Fabrice Dhume souligne que les enseignants se sentent même redevables
vis-à-vis des employeurs qui ont accepté un jeune « difficile », par exemple.
Mais ce qu’il nomme une « dette » pour l’enseignant est transféré sur l’élève,
qui aurait alors la charge de donner une bonne image de l’école. « L’élève est
ainsi engagé, non pas seulement pour son image personnelle “d’éducabilité”
et “d’employabilité”, ou autrement dit pour son image d’élève, mais comme
agent scolaire en mission, cheville ouvrière de l’équilibre tout entier du placement
 ». Il revient donc aux élèves de supprimer la distance qui existe entre
l’école et l’entreprise, comme s’il existait une « continuité normative »
entre les deux mondes.
L’institution scolaire, incapable de gérer les problèmes de discrimination
au sein même des lieux de stage, ne permet souvent pas à l’élève d’en
parler ou lui reproche de se « victimiser ». Pour certains enseignants, la
discrimination peut même « constituer un “support éducatif ” dans une perspective
de dressage des récalcitrants ». Il existe donc « un usage tempéré ou
dosé de la discrimination visant à ramener les élèves à leur place et à obtenir
d’eux une acceptation de leur condition, une soumission à l’ordre. » Une situation
qui concerne d’autant plus un jeune s’il est de sexe masculin, de milieu
populaire et issu de l’immigration.

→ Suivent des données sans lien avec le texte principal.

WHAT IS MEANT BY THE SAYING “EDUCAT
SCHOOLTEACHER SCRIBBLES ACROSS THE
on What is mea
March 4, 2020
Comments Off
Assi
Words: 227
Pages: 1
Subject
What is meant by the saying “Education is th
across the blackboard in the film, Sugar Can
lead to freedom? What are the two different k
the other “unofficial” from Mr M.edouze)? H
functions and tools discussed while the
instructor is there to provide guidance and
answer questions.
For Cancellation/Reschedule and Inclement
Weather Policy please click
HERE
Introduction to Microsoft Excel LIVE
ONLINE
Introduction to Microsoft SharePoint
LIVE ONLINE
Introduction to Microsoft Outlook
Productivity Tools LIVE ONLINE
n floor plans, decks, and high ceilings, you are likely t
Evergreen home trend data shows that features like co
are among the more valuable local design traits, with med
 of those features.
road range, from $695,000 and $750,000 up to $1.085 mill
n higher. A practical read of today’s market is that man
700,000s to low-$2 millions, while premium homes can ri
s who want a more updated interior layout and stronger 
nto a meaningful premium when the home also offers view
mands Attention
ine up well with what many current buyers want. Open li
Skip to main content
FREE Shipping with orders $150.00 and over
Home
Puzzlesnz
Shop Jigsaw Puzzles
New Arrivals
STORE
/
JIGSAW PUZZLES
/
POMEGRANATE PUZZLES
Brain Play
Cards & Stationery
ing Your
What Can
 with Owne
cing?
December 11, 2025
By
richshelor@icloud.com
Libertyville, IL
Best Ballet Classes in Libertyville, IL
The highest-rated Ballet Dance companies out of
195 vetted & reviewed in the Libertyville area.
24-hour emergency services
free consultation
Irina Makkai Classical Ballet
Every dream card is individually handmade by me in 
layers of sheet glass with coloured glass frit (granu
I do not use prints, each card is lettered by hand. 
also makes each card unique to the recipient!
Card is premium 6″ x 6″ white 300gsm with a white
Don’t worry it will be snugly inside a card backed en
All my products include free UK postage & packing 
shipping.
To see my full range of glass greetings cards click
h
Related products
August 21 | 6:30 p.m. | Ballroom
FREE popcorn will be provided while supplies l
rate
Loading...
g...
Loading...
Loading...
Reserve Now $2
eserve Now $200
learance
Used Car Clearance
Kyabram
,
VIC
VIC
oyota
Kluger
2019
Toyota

Dans ce système, « les enseignants sont
conduits à se soucier du résultat (une place pour tous les élèves) sans trop de regards sur le processus (le vécu de la recherche de stage) ni sur la qualité du produit (ce que l’on apprend en stage) ».

- F. Dhume-Sonzogni, « Entre l’école et l’entreprise, la discrimination en
stage. Une sociologie publique de l’ethnicisation des frontières scolaires », éd. Presses universitaires de Provence/IREMAM, 2014.